Many people do not think about the possible US tax planning techniques available to them before they become taxed as US “residents”. Once taxed as a US “resident” (e.g., a green card holder) the individual must clearly understand they are liable for US income tax on their worldwide income, in the same manner as a US citizen. Many are under the mistaken belief that only income from US sources is subject to tax. The US “resident” has the same obligations as the US citizen with regard to filing of US tax and other information returns, such as so-called FBARs.
Here are some quick planning tips:
First, the individual needs to understand the very important concept of the “residency starting date” (RSD). The RSD is the official date the individual begins to be taxed on worldwide income and becomes responsible for various tax information reporting (such as FBAR, Form 5471, Form 8938, to name a few). Commencing on this date, the individual will be treated in the same manner for US tax purposes as the US citizen. My earlier blog posts here and here provide full details on the RSD. Any pre-immigration tax planning must take place prior to triggering the RSD.
Assuming the RSD issue is sorted, the prospective immigrant can look at the possibility to accelerate receipt of income before commencement of the RSD (for example, dividends, bonuses and commissions). Proper timing of deductions and losses is another technique that can be used in tax planning. Deductible expenses can be delayed until after the RSD so they can offset taxable income. Similarly, losses can be deferred until after the RSD.
Often, the prospective immigrant wishes to retain certain assets that have appreciated in value. Such assets can be sold prior to becoming US “resident” so the gain is not taxable in the US. This eliminates the potential US tax on any appreciation that occurred before the RSD. These same assets can later be repurchased at the current fair market value. This is a technique that increases the “cost basis” of the asset because for tax purposes, the basis will be the cost at which the asset was later repurchased.
Planning with Trusts
With proper planning, making irrevocable gifts to foreign persons in trusts (or foundations) can avoid US income tax on future income earned by the trust.

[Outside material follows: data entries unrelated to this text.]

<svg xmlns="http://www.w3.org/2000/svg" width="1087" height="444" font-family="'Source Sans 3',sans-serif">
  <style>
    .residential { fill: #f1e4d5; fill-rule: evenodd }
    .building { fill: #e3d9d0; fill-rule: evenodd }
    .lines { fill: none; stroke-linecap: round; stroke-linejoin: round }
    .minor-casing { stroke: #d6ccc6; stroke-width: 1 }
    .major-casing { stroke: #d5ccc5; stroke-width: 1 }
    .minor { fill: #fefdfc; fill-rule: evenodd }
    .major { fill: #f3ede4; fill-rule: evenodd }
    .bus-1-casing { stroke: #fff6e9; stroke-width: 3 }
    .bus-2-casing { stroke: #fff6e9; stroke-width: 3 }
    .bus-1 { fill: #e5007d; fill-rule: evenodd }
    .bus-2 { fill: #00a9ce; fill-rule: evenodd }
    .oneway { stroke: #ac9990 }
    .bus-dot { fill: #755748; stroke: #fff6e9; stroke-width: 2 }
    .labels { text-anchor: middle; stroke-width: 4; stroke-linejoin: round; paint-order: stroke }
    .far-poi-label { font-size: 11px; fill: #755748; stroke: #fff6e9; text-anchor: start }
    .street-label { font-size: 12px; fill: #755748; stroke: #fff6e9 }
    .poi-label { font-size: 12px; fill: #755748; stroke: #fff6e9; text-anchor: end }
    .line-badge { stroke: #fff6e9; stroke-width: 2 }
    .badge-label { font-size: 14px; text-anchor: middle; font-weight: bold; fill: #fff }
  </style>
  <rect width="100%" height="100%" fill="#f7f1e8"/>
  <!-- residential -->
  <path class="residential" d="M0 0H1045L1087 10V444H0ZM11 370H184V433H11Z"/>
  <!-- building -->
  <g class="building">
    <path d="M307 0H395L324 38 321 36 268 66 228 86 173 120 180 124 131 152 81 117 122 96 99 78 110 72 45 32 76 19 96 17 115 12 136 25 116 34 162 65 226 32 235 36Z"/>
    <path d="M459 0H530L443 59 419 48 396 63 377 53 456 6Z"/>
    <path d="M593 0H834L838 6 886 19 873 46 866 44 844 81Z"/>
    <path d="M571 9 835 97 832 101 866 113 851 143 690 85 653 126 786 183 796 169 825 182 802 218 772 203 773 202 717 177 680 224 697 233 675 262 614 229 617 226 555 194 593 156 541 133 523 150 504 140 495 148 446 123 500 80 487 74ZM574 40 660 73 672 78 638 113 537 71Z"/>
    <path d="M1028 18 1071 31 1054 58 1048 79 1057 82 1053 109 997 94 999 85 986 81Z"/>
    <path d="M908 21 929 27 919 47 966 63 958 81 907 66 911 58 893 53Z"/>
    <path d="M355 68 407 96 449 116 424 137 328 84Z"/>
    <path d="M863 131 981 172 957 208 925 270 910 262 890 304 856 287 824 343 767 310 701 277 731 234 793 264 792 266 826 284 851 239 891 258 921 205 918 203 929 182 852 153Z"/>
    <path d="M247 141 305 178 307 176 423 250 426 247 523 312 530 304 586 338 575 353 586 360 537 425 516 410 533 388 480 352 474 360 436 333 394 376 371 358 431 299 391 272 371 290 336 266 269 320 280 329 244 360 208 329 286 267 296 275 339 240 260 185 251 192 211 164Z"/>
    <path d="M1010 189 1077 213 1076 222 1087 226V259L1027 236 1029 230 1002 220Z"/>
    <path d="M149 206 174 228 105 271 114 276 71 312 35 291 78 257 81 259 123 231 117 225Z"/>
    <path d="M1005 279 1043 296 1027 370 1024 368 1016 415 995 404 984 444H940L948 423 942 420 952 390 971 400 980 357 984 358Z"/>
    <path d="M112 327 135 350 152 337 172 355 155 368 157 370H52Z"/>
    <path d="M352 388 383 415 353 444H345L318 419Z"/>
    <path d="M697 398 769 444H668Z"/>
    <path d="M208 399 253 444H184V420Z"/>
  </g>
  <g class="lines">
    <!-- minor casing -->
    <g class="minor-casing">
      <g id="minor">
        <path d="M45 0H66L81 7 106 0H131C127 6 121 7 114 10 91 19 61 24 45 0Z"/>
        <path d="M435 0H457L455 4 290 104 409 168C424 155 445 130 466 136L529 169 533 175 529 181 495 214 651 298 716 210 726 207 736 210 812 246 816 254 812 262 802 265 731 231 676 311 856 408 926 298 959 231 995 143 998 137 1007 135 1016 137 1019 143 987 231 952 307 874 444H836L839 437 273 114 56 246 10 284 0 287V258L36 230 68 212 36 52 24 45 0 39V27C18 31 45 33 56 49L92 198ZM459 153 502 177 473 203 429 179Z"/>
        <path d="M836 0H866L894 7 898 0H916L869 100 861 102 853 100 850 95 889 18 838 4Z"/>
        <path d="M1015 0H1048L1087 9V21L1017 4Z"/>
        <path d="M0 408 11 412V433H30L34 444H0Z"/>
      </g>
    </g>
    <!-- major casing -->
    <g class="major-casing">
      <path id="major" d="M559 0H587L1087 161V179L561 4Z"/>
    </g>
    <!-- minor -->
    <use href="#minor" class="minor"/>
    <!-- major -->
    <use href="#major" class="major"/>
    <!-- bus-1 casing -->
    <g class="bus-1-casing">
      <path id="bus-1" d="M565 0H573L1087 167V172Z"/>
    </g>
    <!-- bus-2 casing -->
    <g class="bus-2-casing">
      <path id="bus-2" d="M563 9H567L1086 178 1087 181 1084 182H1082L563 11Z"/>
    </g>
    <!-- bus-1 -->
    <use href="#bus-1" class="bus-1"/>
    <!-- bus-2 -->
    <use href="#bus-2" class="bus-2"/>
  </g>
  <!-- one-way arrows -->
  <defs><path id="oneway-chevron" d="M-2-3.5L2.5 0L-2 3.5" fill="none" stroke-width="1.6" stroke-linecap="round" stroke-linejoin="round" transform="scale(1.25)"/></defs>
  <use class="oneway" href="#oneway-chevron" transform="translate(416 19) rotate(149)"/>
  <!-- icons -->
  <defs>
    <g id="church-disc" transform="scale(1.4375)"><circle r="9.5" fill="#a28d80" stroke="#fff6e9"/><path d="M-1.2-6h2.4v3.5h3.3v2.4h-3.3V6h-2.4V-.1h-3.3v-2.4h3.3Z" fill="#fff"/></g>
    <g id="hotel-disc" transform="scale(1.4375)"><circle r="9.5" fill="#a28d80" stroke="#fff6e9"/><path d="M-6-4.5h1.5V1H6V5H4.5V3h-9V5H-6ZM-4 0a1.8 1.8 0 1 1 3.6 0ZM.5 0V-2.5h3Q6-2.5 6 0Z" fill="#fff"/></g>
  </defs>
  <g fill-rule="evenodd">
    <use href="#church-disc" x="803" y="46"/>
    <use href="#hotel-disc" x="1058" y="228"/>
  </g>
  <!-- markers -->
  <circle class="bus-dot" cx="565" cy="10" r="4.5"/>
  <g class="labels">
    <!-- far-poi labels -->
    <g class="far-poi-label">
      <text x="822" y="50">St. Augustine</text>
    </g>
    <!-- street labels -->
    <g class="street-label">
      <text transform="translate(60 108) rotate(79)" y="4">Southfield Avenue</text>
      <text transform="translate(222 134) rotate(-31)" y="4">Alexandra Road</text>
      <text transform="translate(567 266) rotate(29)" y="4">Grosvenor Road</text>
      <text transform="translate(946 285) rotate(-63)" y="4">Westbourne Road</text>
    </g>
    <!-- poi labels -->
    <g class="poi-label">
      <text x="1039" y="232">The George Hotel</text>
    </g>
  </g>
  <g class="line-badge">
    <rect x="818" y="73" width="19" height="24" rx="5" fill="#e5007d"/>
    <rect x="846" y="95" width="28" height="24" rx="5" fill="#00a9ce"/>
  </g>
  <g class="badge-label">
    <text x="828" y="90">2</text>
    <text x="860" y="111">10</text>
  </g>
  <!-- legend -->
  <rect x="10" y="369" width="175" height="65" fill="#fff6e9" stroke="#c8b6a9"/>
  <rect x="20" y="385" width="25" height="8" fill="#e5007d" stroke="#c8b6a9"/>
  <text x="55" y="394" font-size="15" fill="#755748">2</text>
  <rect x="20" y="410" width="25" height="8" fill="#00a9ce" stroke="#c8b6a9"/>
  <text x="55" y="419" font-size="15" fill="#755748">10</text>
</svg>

With the correct planning, such structures can avoid imposition of US gift and estate taxes on these assets. A “foundation” can often be treated as a trust for US tax purposes and in many ways can be superior to a trust. Want to learn more about foreign “foundations”? Check my blog posts here and here.
Special mention should be made here of the so-called “pre-immigration” trust. Under special tax rules, a foreign trust that is settled within five (5) years of an individual becoming a US person (e.g., obtaining a green card) will be treated as what the US tax law calls a “grantor trust” for US income tax purposes if the trust does not prohibit US beneficiaries. What this means is that for income tax purposes, the immigrant individual will be taxed on all of the income earned by the trust, regardless of distributions to other persons. Such a trust, commonly called a “drop-off” trust can still be extremely useful to the would-be immigrant from an estate tax perspective even if the income earned is still taxed to him each year.
Other Important Points
A careful review of all trust or corporation structures in which the person has any interest must be undertaken before the individual becomes a US tax resident. Failing to review ownership in foreign trusts / corporations can result in surprising adverse tax consequences, including harsh penalties. For example, if the immigrant is a trust beneficiary and acquires US status he then becomes a US beneficiary of a foreign trust and must comply with numerous US tax filing requirements. Not meeting them can mean significant penalty amounts.

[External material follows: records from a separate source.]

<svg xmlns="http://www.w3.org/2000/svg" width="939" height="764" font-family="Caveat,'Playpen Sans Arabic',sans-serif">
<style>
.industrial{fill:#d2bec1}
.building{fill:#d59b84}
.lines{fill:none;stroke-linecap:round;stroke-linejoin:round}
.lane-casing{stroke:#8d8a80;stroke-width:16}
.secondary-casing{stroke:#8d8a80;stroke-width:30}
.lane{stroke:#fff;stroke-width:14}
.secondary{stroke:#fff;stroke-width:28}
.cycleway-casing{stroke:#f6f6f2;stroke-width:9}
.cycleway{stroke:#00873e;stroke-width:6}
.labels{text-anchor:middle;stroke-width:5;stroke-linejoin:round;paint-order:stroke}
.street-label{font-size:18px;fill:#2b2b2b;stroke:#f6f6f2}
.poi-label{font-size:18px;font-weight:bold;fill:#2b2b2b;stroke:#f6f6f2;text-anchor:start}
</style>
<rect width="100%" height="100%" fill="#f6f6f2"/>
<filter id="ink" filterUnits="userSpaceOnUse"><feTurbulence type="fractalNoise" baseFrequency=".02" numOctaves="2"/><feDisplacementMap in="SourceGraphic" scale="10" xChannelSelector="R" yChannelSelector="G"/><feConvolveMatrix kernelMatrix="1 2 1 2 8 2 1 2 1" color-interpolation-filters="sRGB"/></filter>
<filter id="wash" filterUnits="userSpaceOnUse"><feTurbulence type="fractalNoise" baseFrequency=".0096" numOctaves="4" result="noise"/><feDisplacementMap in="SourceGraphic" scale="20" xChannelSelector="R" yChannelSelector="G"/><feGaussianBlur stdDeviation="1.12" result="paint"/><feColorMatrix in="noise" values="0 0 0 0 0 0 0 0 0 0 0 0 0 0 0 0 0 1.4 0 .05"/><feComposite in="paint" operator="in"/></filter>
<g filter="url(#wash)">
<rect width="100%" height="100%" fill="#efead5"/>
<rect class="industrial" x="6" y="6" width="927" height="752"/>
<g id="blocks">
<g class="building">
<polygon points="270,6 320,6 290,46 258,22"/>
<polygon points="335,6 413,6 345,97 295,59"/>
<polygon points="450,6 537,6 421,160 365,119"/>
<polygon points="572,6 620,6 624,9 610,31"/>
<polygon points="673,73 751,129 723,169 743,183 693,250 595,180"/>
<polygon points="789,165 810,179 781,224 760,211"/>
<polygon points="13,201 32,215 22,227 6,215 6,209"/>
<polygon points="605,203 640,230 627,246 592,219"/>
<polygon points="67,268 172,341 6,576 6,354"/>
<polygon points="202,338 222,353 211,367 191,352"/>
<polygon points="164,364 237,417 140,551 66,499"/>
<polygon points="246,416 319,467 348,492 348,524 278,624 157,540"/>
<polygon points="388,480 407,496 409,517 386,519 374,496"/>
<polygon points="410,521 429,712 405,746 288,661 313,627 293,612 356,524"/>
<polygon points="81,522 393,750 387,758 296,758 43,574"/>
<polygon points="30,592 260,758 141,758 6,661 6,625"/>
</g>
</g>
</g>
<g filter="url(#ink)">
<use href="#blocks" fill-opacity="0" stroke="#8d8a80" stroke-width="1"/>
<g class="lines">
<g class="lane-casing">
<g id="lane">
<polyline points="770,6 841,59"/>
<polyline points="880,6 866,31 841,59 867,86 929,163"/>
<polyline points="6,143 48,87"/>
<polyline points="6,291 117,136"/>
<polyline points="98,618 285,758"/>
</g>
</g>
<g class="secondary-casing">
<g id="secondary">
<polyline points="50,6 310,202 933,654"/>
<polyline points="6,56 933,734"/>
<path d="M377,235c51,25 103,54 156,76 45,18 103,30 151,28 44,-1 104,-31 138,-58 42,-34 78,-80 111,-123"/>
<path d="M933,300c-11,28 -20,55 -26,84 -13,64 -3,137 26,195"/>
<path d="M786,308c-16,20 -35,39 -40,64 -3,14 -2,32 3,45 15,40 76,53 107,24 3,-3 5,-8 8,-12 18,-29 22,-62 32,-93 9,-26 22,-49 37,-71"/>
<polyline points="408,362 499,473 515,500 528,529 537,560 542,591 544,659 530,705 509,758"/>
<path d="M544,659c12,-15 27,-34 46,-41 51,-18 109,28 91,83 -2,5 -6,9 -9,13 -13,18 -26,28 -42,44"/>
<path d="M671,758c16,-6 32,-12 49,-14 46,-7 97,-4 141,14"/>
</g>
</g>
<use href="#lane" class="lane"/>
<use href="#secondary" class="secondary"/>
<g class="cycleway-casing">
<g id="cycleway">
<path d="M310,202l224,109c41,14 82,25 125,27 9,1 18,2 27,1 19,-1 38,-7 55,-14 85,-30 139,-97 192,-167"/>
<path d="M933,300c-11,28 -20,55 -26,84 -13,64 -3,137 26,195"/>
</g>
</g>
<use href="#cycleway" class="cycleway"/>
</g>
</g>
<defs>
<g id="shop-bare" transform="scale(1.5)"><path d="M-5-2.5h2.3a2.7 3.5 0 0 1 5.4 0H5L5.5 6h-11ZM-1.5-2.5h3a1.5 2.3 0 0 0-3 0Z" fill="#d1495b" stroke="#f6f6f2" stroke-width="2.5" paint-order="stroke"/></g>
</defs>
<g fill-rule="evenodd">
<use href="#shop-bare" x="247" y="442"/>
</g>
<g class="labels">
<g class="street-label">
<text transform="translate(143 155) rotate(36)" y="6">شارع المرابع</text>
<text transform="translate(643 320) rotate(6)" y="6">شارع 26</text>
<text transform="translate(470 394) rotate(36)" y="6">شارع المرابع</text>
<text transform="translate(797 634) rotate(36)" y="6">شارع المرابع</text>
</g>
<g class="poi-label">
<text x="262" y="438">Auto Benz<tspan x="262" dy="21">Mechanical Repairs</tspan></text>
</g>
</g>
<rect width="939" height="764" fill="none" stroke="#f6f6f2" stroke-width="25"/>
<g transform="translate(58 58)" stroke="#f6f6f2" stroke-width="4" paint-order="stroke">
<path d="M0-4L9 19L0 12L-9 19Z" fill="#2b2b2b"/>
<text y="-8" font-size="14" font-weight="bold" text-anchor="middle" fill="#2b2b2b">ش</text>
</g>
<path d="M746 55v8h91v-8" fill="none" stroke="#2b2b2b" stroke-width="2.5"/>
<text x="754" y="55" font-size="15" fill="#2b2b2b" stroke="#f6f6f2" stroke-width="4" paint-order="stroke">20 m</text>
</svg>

The individual should also understand that if he is considered “domiciled” in the US under US tax principles, that US Gift and Estate tax liability will also follow. Detailed information about the US Gift and Estate taxes and how they apply to US and non-US persons can be found at my blog post here and here.
Green Cards – Make Sure You Understand the Implications!
Individuals planning to get green cards should thoroughly understand the rules regarding “expatriation.” Holding a green card for an extended number of years (8 of the past 15 tax years) can make relinquishing the card far more complicated from a US tax perspective and, depending on the facts of the case, can result in imposition of so-called “Exit Tax” liability as well as other US tax consequences. More information on this topic can be found in my blog post category “Expatriation”.
Green Card Holders Working Outside of the US
If the green card holder will be sent on assignment outside of the US by his employer, he should be aware that the recommendations made by his tax advisers may conflict with the advice given by his immigration counsel. The US tax laws offer certain benefits to lawful permanent residents living and working in some foreign countries. The tax law permits exclusions from income tax for certain income earned abroad and for certain foreign housing costs provided by the employer. Claiming these tax benefits, however, can risk loss of the green card and can cause issues when applying for naturalization to US citizenship.
Saving tax dollars can put the maintenance of one’s green card or his naturalization application under close scrutiny since claiming the tax benefits entails representing that one is a “bona fide resident” of a foreign country or that one is physically present in a foreign country for a minimum of 330 days during a 12 month period. These assertions can evidence that the individual has abandoned his green card or that he is unable to satisfy the physical requirements of time in the US for naturalization. Very few tax return preparers will be knowledgeable about the possible immigration consequences of claiming the foreign earned income and housing exclusions. This should be carefully examined with input from both tax and immigration advisors working together.